See WLC 142; HC 110.

Luke 16:10-12

How you spend your money is an indicator of how you will handle other things. Money is important because it's an easy measure of where our heart is. Where you spend your treasure reveals where your heart is and reveals your priorities (Matt. 6:21). Those faithful with something temporal and earthly like money can be trusted with something more spiritual.

Luke 16:13

servant. Serving God brings freedom and joy (Rom. 6:18). Serving anything else is idolatry and it brings bondage (John 8:34; Rom. 6:16-18). love . . . hate. Masters call for an exclusive commitment. Between two masters, someone or something is going to rise to the top of your affections and be the supreme treasure of your heart.
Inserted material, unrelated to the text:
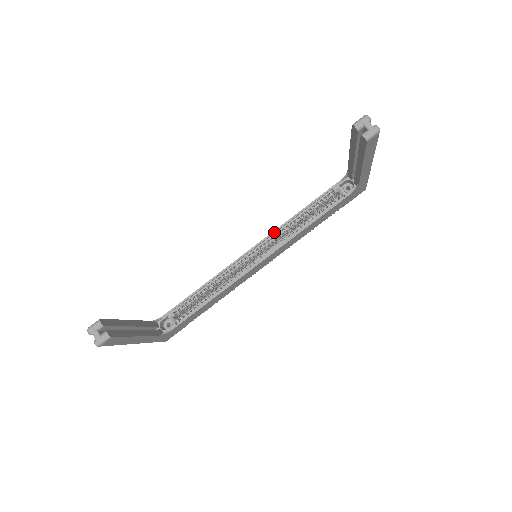
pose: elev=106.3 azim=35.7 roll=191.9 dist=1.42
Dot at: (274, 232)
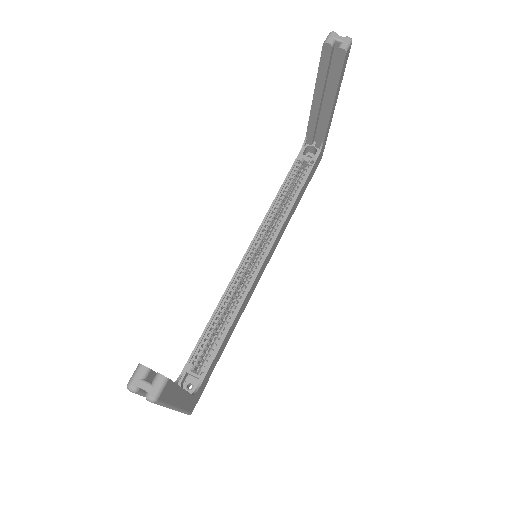
Dot at: (263, 223)
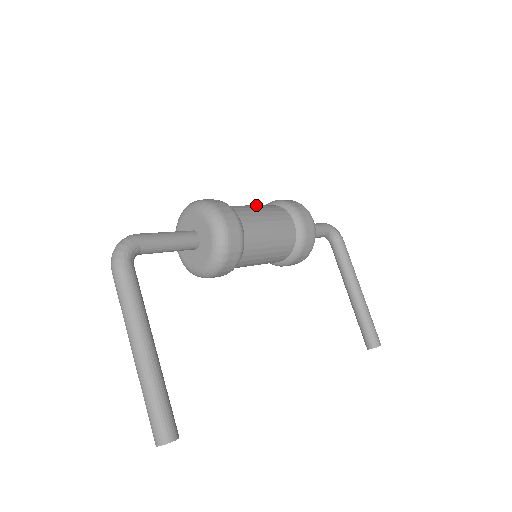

It's either God or an idol like wealth (14:26).

Luke 16:14

Pharisees. See note on 5:17.

Luke 16:15

justify yourself. They tried to show their righteousness by their external behavior (see 10:29). Part of this was displays of wealth. They wrongly believed that wealth was a sign of God's acceptance (see 1:52-53; 6:20-26; Matt. 6:19-21; Jam. 1:9-11). hearts. You might fool everyone else by looking righteous on the outside. But you cannot fool God who sees the heart. Loving anything more than him is abomination. See BC 23.

Luke 16:16

law and the prophets. These represents the Old Testament age. John. Jesus's cousin, John the Baptist (see notes on 1:13-17; 3:1-21). From that time. The Old Testament age was superseded by the new age of Jesus and his kingdom. John was the last of the old prophets who had the privilege of preparing the way for Jesus (see notes on 7:24-30). As the promised Christ, Jesus preached the kingdom (Mark 1:15). force. Those who heard the good news and believe, strive against the world to enter into the kingdom (Matt. 11:12).

Luke 16:17

The old covenant law is still significant because Jesus fulfilled it (24:44; Matt. 5:17-18). Likewise, the law reflects God's righteous character, which doesn't change (Num. 23:19; Mal. 3:6; Jas. 1:7). But the Pharisees did live according to this law (v. 18). stroke of a letter. Small marks that distinguished letters in the Hebrews alphabet. Jesus emphasized the importance of all God's Word.

Luke 16:18

Some rabbis in Jesus's day twisted God's law, which permitted divorce because of sexual immorality (Deut. 24:1-4), to allow divorce for any reason. This was an example of Pharisee's hypocrisy (vv. 14-15). They boasted about keeping the law, but actually tried to escape its godly intent (11:37-44; Matt. 23:2-3). divorces. Elsewhere, Jesus and his apostle, Paul, allow for divorce in cases of sexual immorality (Matt. 5:32; 19:9) and abandonment by an unbelieving spouse (1 Cor. 7:10-11). However, divorce is never mandated, for it results from sin (Mal. 2:14, 16). commits adultery. Because the married couple is one flesh the marriage is meant to be permanent (Gen. 2:24). If divorce occurs on unbiblical grounds, remarriage is forbidden as the divorce is considered invalid. Thus, remarriage after an unbiblical divorce is considered adultery.